What is TYLER? Anonymous reveals details of its own ‘WikiLeaks’ project [12.12.12]
The hacktivist collective Anonymous will reportedly launch TYLER – a ‘secure, no cost and decentralized’ online leaks release platform to circumvent problems inherent in WikiLeaks – on the day many (and Mayans) believe to be the end of the world.
One of the group’s members, who specified that he is representing the collective, spoke about the TYLER project and the rift with WikiLeaks in an email interview with the Voice of Russia.
According to unnamed hacker, the conflict between Anonymous and Julian Assange’s whistleblowing site revolves around the coercive fund raising techniques and a lack of transparency regarding WikiLeaks finances.
Previously, Anonymous has been a longtime advocate of WikiLeaks and its founder Julian Assange, vocally supporting the website’s mission of sharing secret data, news leaks, and classified information with the public.
However, information recently posted by Anonymous on AnonPaste.me says WikiLeaks “has chosen to dishonor and insult Anonymous and all information activists” by requiring payment to view documents it previously made available for free.
But Anonymous is not a structured group with a defined leader – and the identity of the people behind the posts slamming WikiLeaks for asking for donations and various Twitter usernames remains unclear. The uncertainty has left many wondering whether these opinions represent the group as a whole, or just a few scattered members.
The hacktivists, claims the person who spoke to the Voice of Russia, see it as an ethical violation – and have responded by saying they may reveal information about WikiLeaks itself.
“What we would like to see released – either legitimately or leaked to Anonymous by a WikiLeaks insider – is the WikiLeaks financial records.
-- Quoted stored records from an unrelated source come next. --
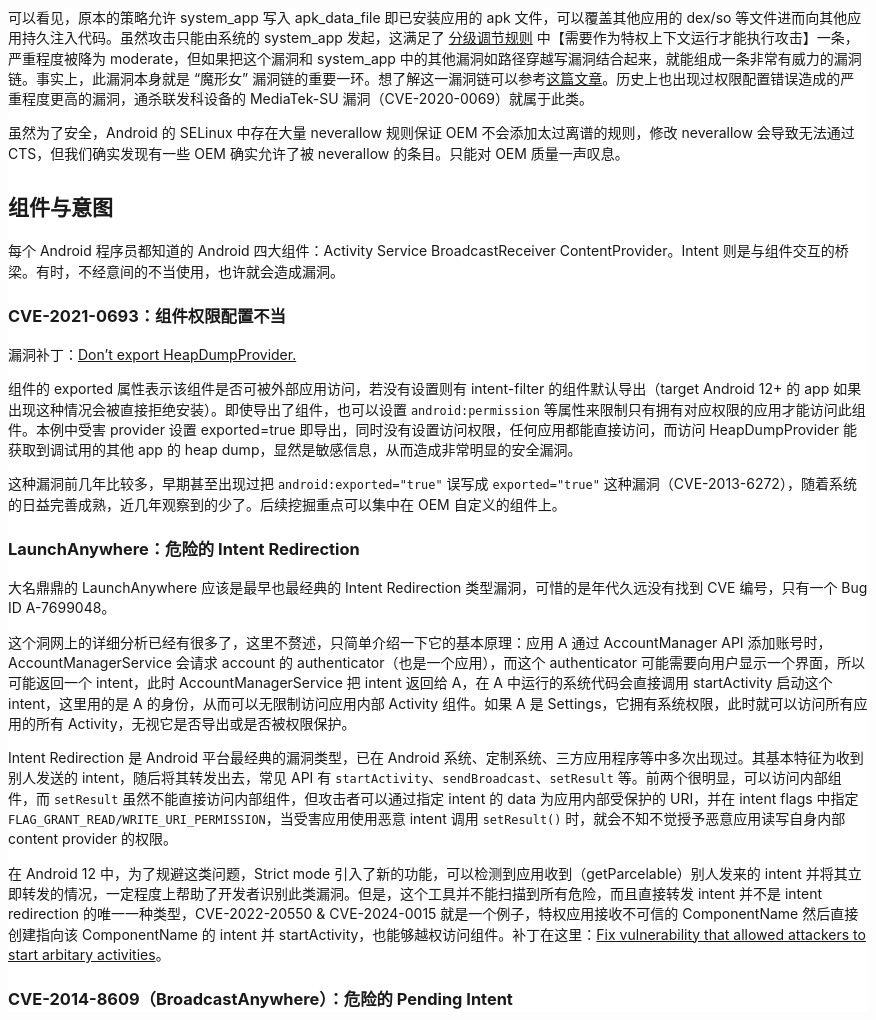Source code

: 可以看见，原本的策略允许 system_app 写入 apk_data_file 即已安装应用的 apk 文件，可以覆盖其他应用的 dex/so 等文件进而向其他应用持久注入代码。虽然攻击只能由系统的 system_app 发起，这满足了 [分级调节规则](https://source.android.com/docs/security/overview/updates-resources?hl=zh-cn#rating_modifiers) 中【需要作为特权上下文运行才能执行攻击】一条，严重程度被降为 moderate，但如果把这个漏洞和 system_app 中的其他漏洞如路径穿越写漏洞结合起来，就能组成一条非常有威力的漏洞链。事实上，此漏洞本身就是 “魔形女” 漏洞链的重要一环。想了解这一漏洞链可以参考[这篇文章](https://wrlus.com/android-security/android-11-mystique-exploit/)。历史上也出现过权限配置错误造成的严重程度更高的漏洞，通杀联发科设备的 MediaTek-SU 漏洞（CVE-2020-0069）就属于此类。

虽然为了安全，Android 的 SELinux 中存在大量 neverallow 规则保证 OEM 不会添加太过离谱的规则，修改 neverallow 会导致无法通过 CTS，但我们确实发现有一些 OEM 确实允许了被 neverallow 的条目。只能对 OEM 质量一声叹息。

[](#组件与意图 "组件与意图")组件与意图
-----------------------

每个 Android 程序员都知道的 Android 四大组件：Activity Service BroadcastReceiver ContentProvider。Intent 则是与组件交互的桥梁。有时，不经意间的不当使用，也许就会造成漏洞。

### [](#CVE-2021-0693：组件权限配置不当 "CVE-2021-0693：组件权限配置不当")CVE-2021-0693：组件权限配置不当

漏洞补丁：[Don’t export HeapDumpProvider.](https://android.googlesource.com/platform/frameworks/base/+/e9a6ebf59258a4ca14f83b74f10113aaddaf2b33%5E%21/#F0)

组件的 exported 属性表示该组件是否可被外部应用访问，若没有设置则有 intent-filter 的组件默认导出（target Android 12+ 的 app 如果出现这种情况会被直接拒绝安装）。即使导出了组件，也可以设置 `android:permission` 等属性来限制只有拥有对应权限的应用才能访问此组件。本例中受害 provider 设置 exported=true 即导出，同时没有设置访问权限，任何应用都能直接访问，而访问 HeapDumpProvider 能获取到调试用的其他 app 的 heap dump，显然是敏感信息，从而造成非常明显的安全漏洞。

这种漏洞前几年比较多，早期甚至出现过把 `android:exported="true"` 误写成 `exported="true"` 这种漏洞（CVE-2013-6272），随着系统的日益完善成熟，近几年观察到的少了。后续挖掘重点可以集中在 OEM 自定义的组件上。

### [](#LaunchAnywhere：危险的-Intent-Redirection "LaunchAnywhere：危险的 Intent Redirection")LaunchAnywhere：危险的 Intent Redirection

大名鼎鼎的 LaunchAnywhere 应该是最早也最经典的 Intent Redirection 类型漏洞，可惜的是年代久远没有找到 CVE 编号，只有一个 Bug ID A-7699048。

这个洞网上的详细分析已经有很多了，这里不赘述，只简单介绍一下它的基本原理：应用 A 通过 AccountManager API 添加账号时，AccountManagerService 会请求 account 的 authenticator（也是一个应用），而这个 authenticator 可能需要向用户显示一个界面，所以可能返回一个 intent，此时 AccountManagerService 把 intent 返回给 A，在 A 中运行的系统代码会直接调用 startActivity 启动这个 intent，这里用的是 A 的身份，从而可以无限制访问应用内部 Activity 组件。如果 A 是 Settings，它拥有系统权限，此时就可以访问所有应用的所有 Activity，无视它是否导出或是否被权限保护。

Intent Redirection 是 Android 平台最经典的漏洞类型，已在 Android 系统、定制系统、三方应用程序等中多次出现过。其基本特征为收到别人发送的 intent，随后将其转发出去，常见 API 有 `startActivity`、`sendBroadcast`、`setResult` 等。前两个很明显，可以访问内部组件，而 `setResult` 虽然不能直接访问内部组件，但攻击者可以通过指定 intent 的 data 为应用内部受保护的 URI，并在 intent flags 中指定 `FLAG_GRANT_READ/WRITE_URI_PERMISSION`，当受害应用使用恶意 intent 调用 `setResult()` 时，就会不知不觉授予恶意应用读写自身内部 content provider 的权限。

在 Android 12 中，为了规避这类问题，Strict mode 引入了新的功能，可以检测到应用收到（getParcelable）别人发来的 intent 并将其立即转发的情况，一定程度上帮助了开发者识别此类漏洞。但是，这个工具并不能扫描到所有危险，而且直接转发 intent 并不是 intent redirection 的唯一一种类型，CVE-2022-20550 & CVE-2024-0015 就是一个例子，特权应用接收不可信的 ComponentName 然后直接创建指向该 ComponentName 的 intent 并 startActivity，也能够越权访问组件。补丁在这里：[Fix vulnerability that allowed attackers to start arbitary activities](https://android.googlesource.com/platform/frameworks/base/+/2ce1b7fd37273ea19fbbb6daeeaa6212357b9a70%5E%21/#F0)。

### [](#CVE-2014-8609（BroadcastAnywhere）：危险的-Pending-Intent "CVE-2014-8609（BroadcastAnywhere）：危险的 Pending Intent")CVE-2014-8609（BroadcastAnywhere）：危险的 Pending Intent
We do not possess these, but should they be delivered to us we would certainly disclose them. An organization that preaches transparency to the world should provide it for themselves”, the Anonymous member said.
The annoyance that Anonymous members seem to be experiencing is likely due to the fact that they take credit for some of WikiLeaks’ major data publications.
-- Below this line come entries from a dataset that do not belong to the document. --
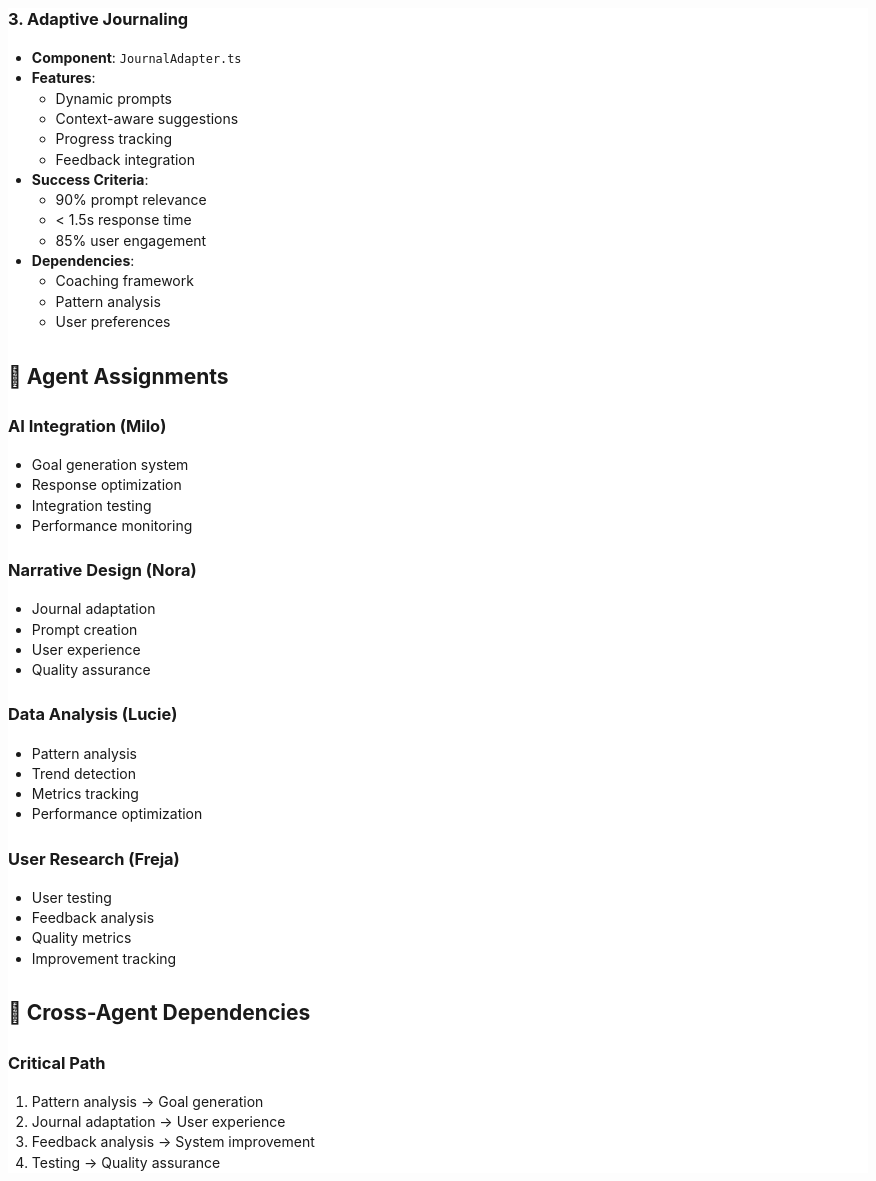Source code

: ### 3. Adaptive Journaling
- **Component**: `JournalAdapter.ts`
- **Features**:
  - Dynamic prompts
  - Context-aware suggestions
  - Progress tracking
  - Feedback integration
- **Success Criteria**:
  - 90% prompt relevance
  - < 1.5s response time
  - 85% user engagement
- **Dependencies**:
  - Coaching framework
  - Pattern analysis
  - User preferences

## 👥 Agent Assignments

### AI Integration (Milo)
- Goal generation system
- Response optimization
- Integration testing
- Performance monitoring

### Narrative Design (Nora)
- Journal adaptation
- Prompt creation
- User experience
- Quality assurance

### Data Analysis (Lucie)
- Pattern analysis
- Trend detection
- Metrics tracking
- Performance optimization

### User Research (Freja)
- User testing
- Feedback analysis
- Quality metrics
- Improvement tracking

## 🔄 Cross-Agent Dependencies

### Critical Path
1. Pattern analysis → Goal generation
2. Journal adaptation → User experience
3. Feedback analysis → System improvement
4. Testing → Quality assurance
Anonymous and other hacktivists claim they provided WikiLeaks with the more than 2 million emails released as part of the Syria files. They also apparently worked together to leak the Stratfor files – millions of emails from a Texas-based global intelligence company.
When asked about the future of WikiLeaks, the anonymous hacker said “Julian has threatened on at least one previous occasion to pull the plug on the project because the fundraising was not meeting his expectations. It was at that time that Anonymous began planning to field our own alternative disclosure platforms. Julian desperately needs WikiLeaks, and he is the only one that can pull the plug on the project. I rather think that so long as he is in dire straits, he will not do so – despite any threats from him to the contrary.”
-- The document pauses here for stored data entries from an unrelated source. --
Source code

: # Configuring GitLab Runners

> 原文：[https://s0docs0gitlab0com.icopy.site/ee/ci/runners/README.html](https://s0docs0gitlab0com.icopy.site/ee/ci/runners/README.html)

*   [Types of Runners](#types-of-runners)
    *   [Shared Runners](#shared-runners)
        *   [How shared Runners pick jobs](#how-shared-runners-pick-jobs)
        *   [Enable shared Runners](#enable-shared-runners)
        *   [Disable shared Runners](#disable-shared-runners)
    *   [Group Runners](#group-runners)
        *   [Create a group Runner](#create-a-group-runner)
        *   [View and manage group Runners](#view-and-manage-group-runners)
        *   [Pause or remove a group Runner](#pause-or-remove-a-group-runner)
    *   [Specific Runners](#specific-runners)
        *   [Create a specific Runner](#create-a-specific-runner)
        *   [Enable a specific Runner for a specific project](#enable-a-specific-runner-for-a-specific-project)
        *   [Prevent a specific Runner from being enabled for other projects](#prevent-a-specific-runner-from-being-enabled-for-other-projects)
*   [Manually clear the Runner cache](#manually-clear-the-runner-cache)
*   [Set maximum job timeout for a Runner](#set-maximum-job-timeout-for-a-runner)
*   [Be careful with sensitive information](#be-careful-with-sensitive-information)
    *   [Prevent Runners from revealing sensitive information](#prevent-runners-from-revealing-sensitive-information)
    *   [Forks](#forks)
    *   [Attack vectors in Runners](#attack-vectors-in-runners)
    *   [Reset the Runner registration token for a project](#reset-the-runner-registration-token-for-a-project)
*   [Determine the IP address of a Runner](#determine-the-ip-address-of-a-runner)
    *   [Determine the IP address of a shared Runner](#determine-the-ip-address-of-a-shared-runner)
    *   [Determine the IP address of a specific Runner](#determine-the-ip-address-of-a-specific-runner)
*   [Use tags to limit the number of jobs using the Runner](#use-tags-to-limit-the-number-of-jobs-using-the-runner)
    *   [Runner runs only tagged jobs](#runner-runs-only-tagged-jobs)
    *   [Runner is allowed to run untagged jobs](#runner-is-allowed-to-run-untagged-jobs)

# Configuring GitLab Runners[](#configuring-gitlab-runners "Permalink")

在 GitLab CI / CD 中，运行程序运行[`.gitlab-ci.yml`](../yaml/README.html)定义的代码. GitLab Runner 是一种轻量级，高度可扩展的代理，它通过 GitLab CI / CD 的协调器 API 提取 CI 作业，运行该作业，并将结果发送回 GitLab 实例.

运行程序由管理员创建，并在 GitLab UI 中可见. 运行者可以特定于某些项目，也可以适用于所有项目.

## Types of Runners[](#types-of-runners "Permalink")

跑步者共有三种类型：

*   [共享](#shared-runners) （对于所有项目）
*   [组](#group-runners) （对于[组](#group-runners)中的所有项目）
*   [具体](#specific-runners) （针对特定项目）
WikiLeaks admits the paywall’s presence is less than ideal, but says it is financially necessary.
“WikiLeaks faces unprecedented costs due to involvement in over 12 concurrent legal matters around the world, including our litigation of the US military in the Bradley Manning case. Our FBI file as of the start of the year had grown to 42,135 pages,” a written response from the website said.
But at least some Anonymous members see the paywall as nothing more than a fundraising tool for Julian Assange, leading members to speak out.
A statement on pastebin.com said that Anonymous cannot support the “One Man Julian Assange show,” adding that while the group continues to support the original idea behind WikiLeaks, the website doesn’t seem to stand for that idea anymore.
The questions of who was behind that statement, how many of the collective’s members support it and can a pastebin.com post really represent the entire “legion” remain unanswered. But it would appear that the group is now choosing to focus on the future, and their TYLER project.
The serious VoR interview was lightened by some tongue-in-cheek comments about the future features of TYLER, with the Anonymous member saying he could reveal a lot about the project, but isn’t going to – and confirming the release date was chosen because it coincided with the Mayan calendar’s “end of the world.”
But the project has been in the works for months, and is clearly important to the group. Anonymous believes it to be unique as a disclosure platform, because “It will not be deployed on a static server. TYLER will be P2P encrypted software, in which every function of a disclosure platform will be handled and shared by everyone who downloads and deploys the software. In theory, this makes it sort of like BitCoin or other P2P platforms in that there is virtually no way to attack it or shut it down. It would also obviously be thoroughly decentralized.”